When a seller chooses to sell their business it is a big decision. Choosing to sell a business is complicated. Sellers are not only selling the business; they are selling everything the business represents. Along with the name and location of the business, the seller is selling their reputation, customers, and hard work. The seller gets to reap the rewards of their hard work by getting a large sum of money upfront for the established business. Unfortunately, the seller also has to deal with the downsides of selling a business, including loss of cash flow and accounts that may be worth much more than originally determined.
Given the pros and cons of selling a business, sellers need to be aware of what protections they are afforded. There are many terms and conditions that can be implemented in order to protect the seller in a business acquisition. Having a clear understanding of what the document actually says will leave the seller in a better position.
Sellers should be aware of the following key terms when deciding to sell a business:
Letter of Intent: A letter of intent is a non-binding document offering to purchase the business. The intent is usually required by sellers before they will provide sensitive information to the potential buyer about the business. The letter of intent should state the proposed price and terms and conditions to purchase the business. It is also important for the letter to clearly state that either party may revise or quit the discussions if they so choose.
Confidentiality Agreement: This is an agreement usually required by the seller before they will share sensitive information business. Generally, the confidentiality agreement requires all information obtained about the business to only be used for making a determination about buying the business.
Form of Payment: The method of payment that is expected. It is very important for the seller to know what method of payment is being offered and what they are willing to accept. The type of payment should be clearly defined. The seller needs to be able to inform the buyer of what there expectation is. Sellers can determine if they want the buyer to pay cash, debt, stock options, or a combination thereof. Understanding how the payment will need to be made will allow the seller to ensure they are working with a buyer who can meet this demand.
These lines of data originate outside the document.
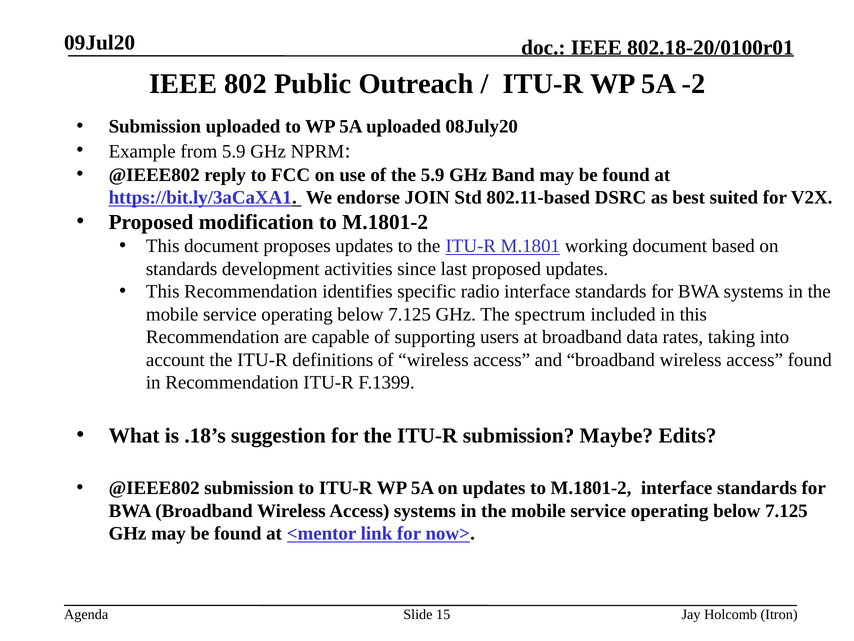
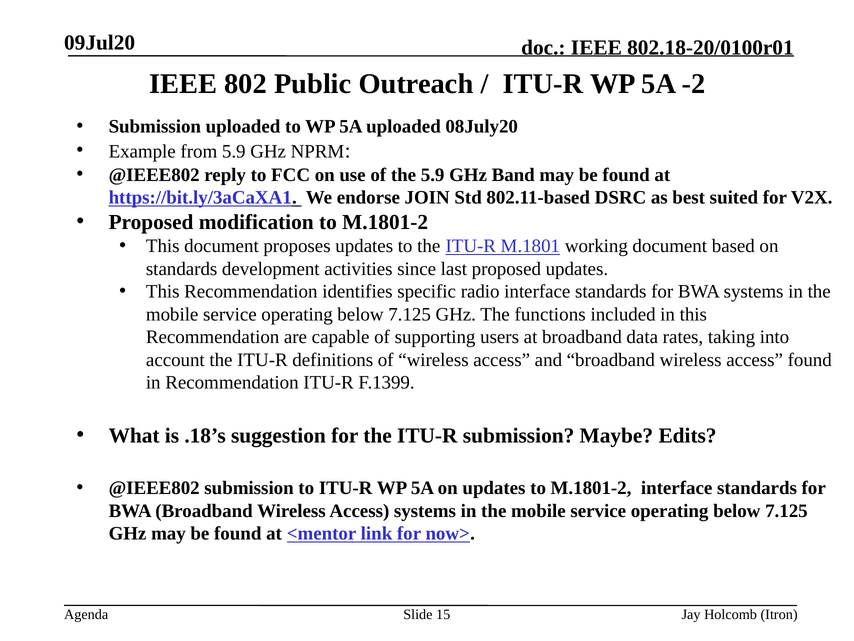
spectrum: spectrum -> functions
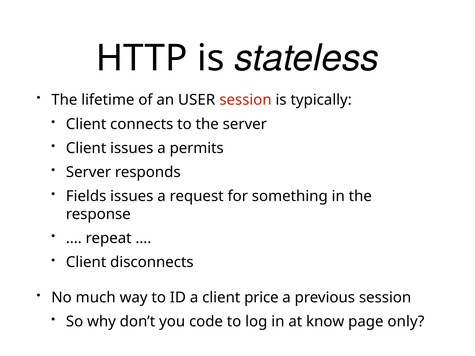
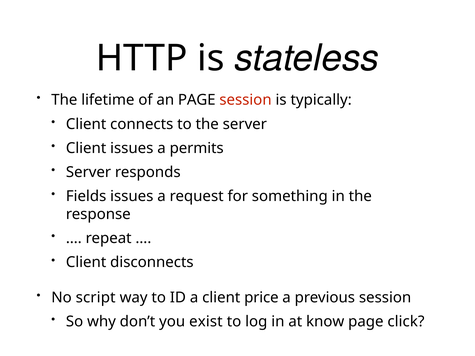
an USER: USER -> PAGE
much: much -> script
code: code -> exist
only: only -> click
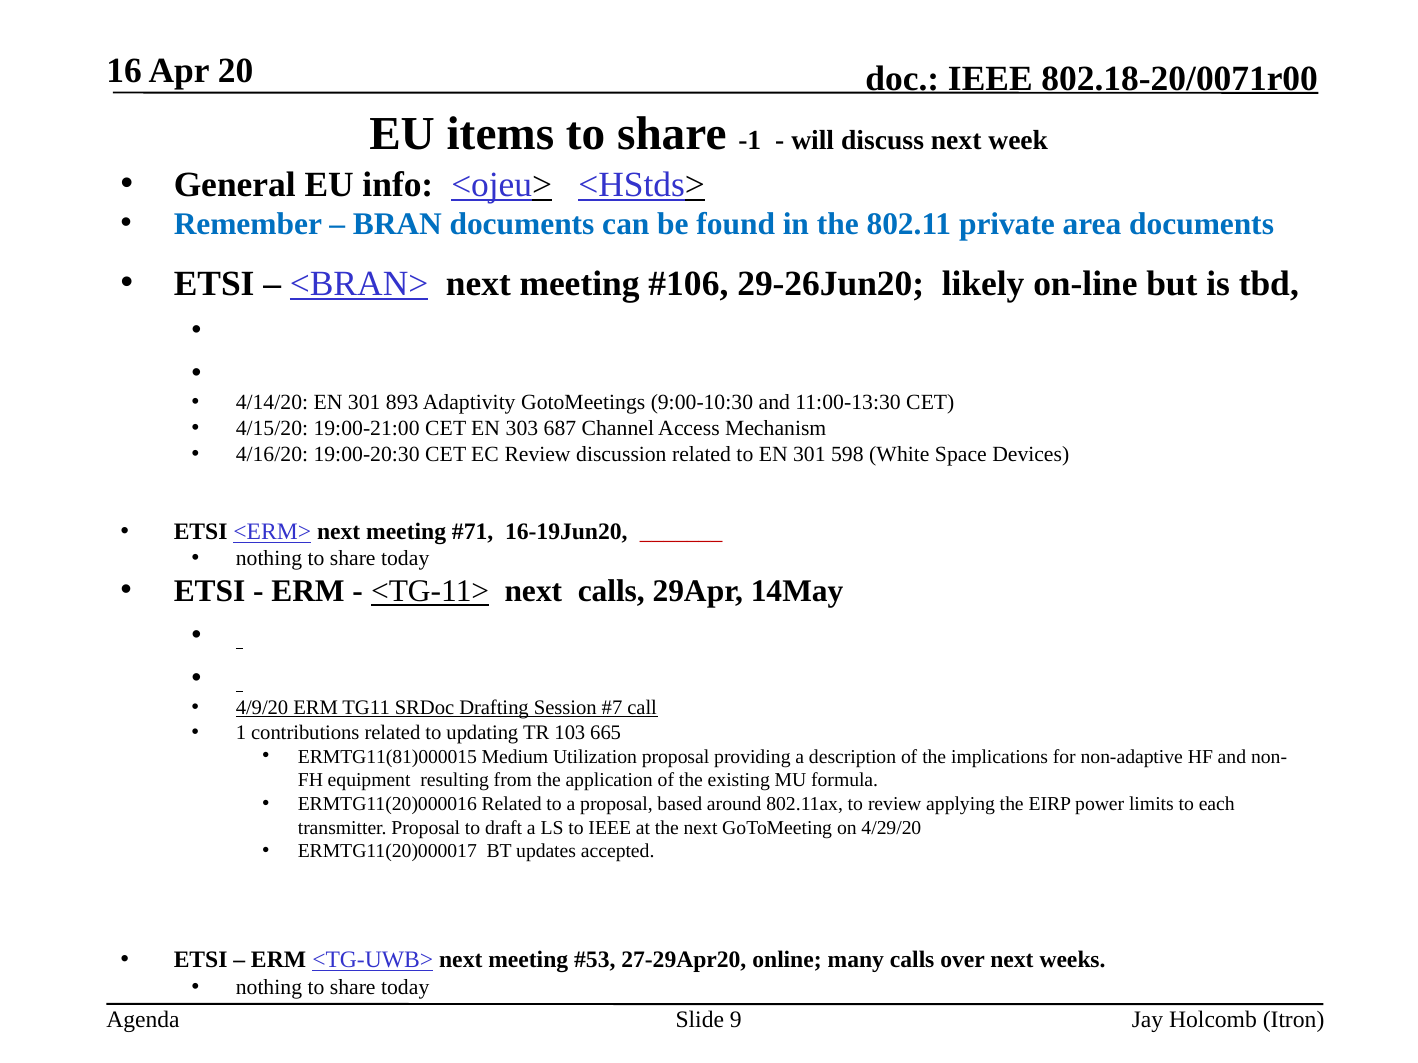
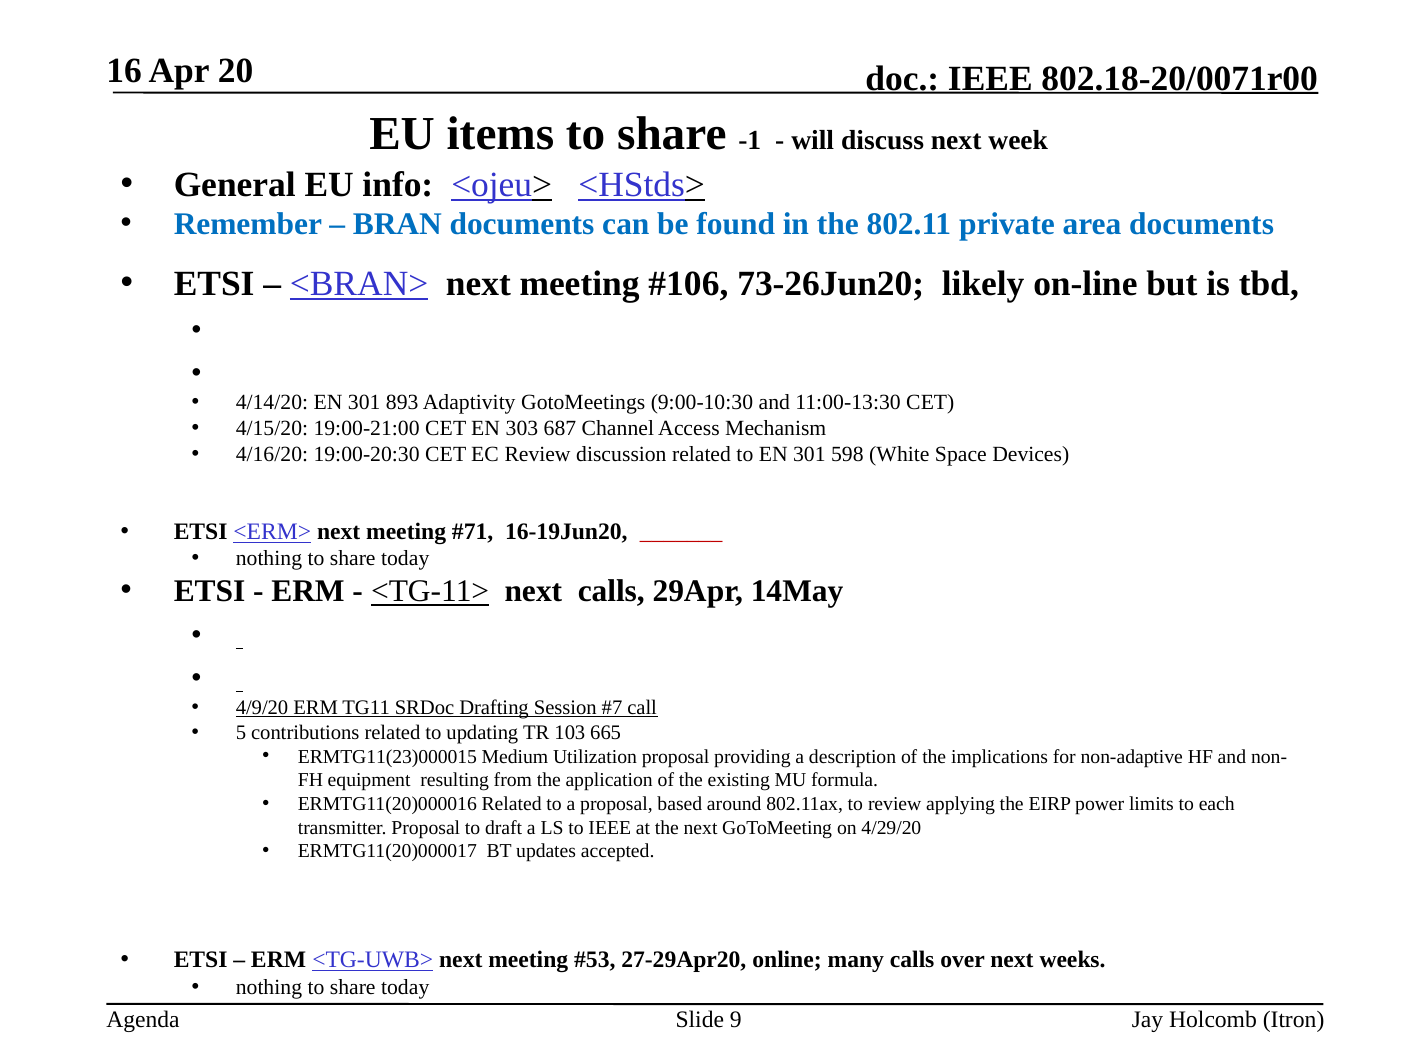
29-26Jun20: 29-26Jun20 -> 73-26Jun20
1: 1 -> 5
ERMTG11(81)000015: ERMTG11(81)000015 -> ERMTG11(23)000015
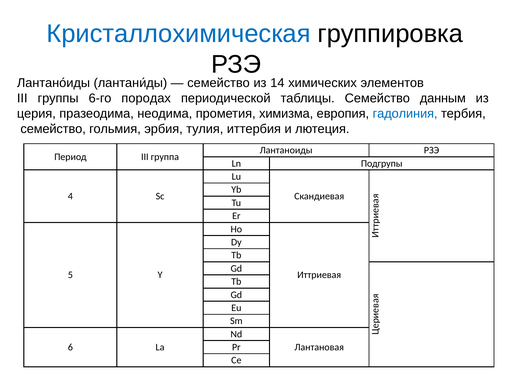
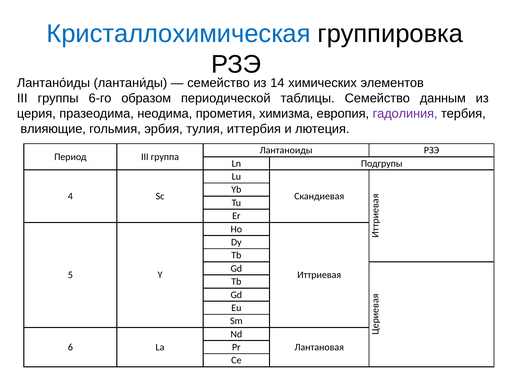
породах: породах -> образом
гадолиния colour: blue -> purple
семейство at (53, 129): семейство -> влияющие
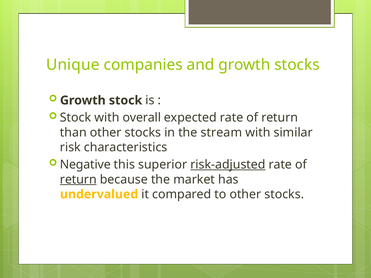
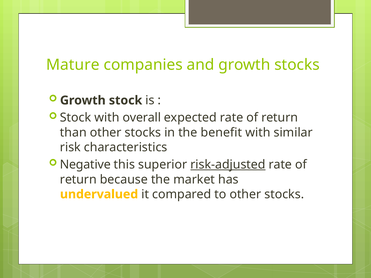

Buyer Financing Representation: A letter provided by the buyer highlighting what financial institutions are backing them and the amount of capital and debts being carried by the buyer. This letter is protects the buyer because it highlights to the seller the buyer is making serious offer that contains sufficient financial backing. The letter should include a covenant that the buyer will make all reasonable efforts to obtaining the financing.
Earn-out: A provision written into some financial transactions in which the seller of a business will receive additional payments based on the future performance of the business. If there is going to be an earn-out agreement, the seller will need to ensure they agree to amount or percentage they will be happy with. The seller will always want to ensure the agreement has a set number of years to ensure they get the full amount they are entitled to.
Working Capital Adjustment: Any changes to the purchase price that will be triggered if the seller varies from a certain predetermined amount as of the closing date. Having this term included can help ensure the buyer does not pay the less then the business is actually worth.
Legal Structure: The type of legal structure to be used in the purchase. Options may include a triangular merger or asset purchase. It is important for the seller to choose a legal structure that will give them the best tax options available.
The seller should abide by a series of conditions when deciding to sell their business. The conditions designed to protect the buyer include:
Legal Help: As a condition of selling the business, the seller needs to insist that all documents and terms are reviewed by a business law attorney of their choosing. The seller should not rely on the buyer’s counsel, since that counsel represents the interests of the buyer only. Having independent counsel will make sure the seller is getting legal advice that will guide them in a direction that will work towards their benefit. The seller should also decline to work with one attorney handling the transaction for both parties. Independent is always going to be in the seller’s best interest.
Binding: The conditions of the terms need to be clearly defined as binding or not. Generally, the terms are not binding, and there will be a clear statement that the terms are subject to an eventual negotiation of a purchase agreement.
Financial Statements: Before sharing the company’s financial statements, the seller should have statements reviewed and certified buy a reputable independent accounting firm. Having the financials reviewed and certified will instill confidence in the potential buyer and help the seller get the best possible purchase price.
Tax Returns: Before selling the business, the seller should compile at least three years of tax returns. Having three years (minimum) of tax returns will show the buyer the business is profitable and there are not outstanding liabilities.
Responsibility for Expenses: This is condition that defines which expenses each party is responsible for. The seller needs to know what costs they will have to cover and what costs the buyer will need to absorb. Common expenses include: attorney’s fees; accounting expenses; closing costs; and other expenses that may arise due to the acquisition of the business.
Acceptance Period: The acceptance period is a condition which dictates for what period of time the terms are being offered. Generally, the terms are required to be signed within the acceptance period. Putting this condition in place does not mean the terms are binding, and the parties are usually allowed offer a different set of terms if circumstances change.
When making a decision to sell a company it is important for the seller to have a clear understanding of the terms and conditions. If the seller is not aware of what the terms and conditions mean, then the seller will lack necessary and important protections they are afforded. It is important when advising a client in selling their business for the attorney to ensure the client understands what they are getting into by signing purchasing agreement and selling their business.